======== THE RECORDS ========

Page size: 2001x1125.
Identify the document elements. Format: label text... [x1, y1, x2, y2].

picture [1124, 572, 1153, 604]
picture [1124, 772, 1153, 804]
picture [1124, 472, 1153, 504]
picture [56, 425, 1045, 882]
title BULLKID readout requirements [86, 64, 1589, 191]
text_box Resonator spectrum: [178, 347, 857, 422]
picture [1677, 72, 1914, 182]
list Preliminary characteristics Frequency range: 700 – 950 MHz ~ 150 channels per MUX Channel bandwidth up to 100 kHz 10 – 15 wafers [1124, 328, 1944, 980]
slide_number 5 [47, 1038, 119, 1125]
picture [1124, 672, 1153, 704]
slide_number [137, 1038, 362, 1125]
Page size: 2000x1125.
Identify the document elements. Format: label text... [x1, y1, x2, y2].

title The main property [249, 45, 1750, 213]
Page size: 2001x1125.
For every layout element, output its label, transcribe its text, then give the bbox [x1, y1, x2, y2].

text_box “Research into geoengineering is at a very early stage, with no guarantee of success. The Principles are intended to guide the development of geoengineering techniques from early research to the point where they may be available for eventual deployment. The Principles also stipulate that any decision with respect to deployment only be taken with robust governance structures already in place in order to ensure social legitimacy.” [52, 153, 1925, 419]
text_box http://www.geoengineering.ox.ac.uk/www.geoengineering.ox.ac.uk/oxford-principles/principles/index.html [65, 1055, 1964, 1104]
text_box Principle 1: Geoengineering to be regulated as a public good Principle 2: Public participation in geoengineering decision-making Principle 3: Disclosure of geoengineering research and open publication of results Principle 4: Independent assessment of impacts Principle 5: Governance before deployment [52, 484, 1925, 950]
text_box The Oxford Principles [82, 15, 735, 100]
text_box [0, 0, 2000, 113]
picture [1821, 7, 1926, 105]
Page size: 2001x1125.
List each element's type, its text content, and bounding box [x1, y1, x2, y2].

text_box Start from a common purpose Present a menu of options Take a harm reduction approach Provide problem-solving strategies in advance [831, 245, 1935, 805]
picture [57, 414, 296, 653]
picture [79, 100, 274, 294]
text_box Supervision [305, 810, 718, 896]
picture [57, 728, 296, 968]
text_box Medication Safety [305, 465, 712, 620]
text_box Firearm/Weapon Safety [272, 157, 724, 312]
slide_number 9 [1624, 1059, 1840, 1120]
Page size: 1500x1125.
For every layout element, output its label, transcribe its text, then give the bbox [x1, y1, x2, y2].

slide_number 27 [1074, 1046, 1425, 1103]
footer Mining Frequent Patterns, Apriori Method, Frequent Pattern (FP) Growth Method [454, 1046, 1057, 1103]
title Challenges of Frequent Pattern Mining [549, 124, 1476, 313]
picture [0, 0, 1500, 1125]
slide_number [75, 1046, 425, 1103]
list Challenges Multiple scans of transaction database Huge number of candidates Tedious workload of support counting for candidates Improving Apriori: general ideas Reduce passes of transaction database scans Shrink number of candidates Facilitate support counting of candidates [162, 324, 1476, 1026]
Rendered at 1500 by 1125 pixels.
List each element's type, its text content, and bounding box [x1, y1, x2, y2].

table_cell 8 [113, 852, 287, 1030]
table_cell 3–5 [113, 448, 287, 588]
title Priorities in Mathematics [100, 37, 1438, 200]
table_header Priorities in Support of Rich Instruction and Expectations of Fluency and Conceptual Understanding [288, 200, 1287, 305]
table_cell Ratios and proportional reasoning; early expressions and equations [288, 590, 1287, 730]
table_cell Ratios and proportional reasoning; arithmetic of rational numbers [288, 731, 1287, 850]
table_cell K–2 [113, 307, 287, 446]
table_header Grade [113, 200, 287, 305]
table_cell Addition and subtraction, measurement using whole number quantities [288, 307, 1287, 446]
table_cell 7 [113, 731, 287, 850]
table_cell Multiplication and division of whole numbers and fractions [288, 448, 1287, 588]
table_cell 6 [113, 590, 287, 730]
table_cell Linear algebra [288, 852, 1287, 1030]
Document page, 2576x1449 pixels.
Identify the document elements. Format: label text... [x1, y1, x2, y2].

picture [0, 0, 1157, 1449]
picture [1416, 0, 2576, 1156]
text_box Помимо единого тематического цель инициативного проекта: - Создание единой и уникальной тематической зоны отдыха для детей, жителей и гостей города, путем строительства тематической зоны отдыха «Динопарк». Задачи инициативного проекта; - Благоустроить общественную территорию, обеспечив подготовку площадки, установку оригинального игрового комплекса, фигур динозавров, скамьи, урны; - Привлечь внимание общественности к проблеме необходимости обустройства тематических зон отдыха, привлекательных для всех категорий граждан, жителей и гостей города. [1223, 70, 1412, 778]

========

- _DIRECTIONS_
Return each line from the data where the string "pixels" can be found.

- _RESPONSE TO THIS EXERCISE_
Rendered at 1500 by 1125 pixels.
Document page, 2576x1449 pixels.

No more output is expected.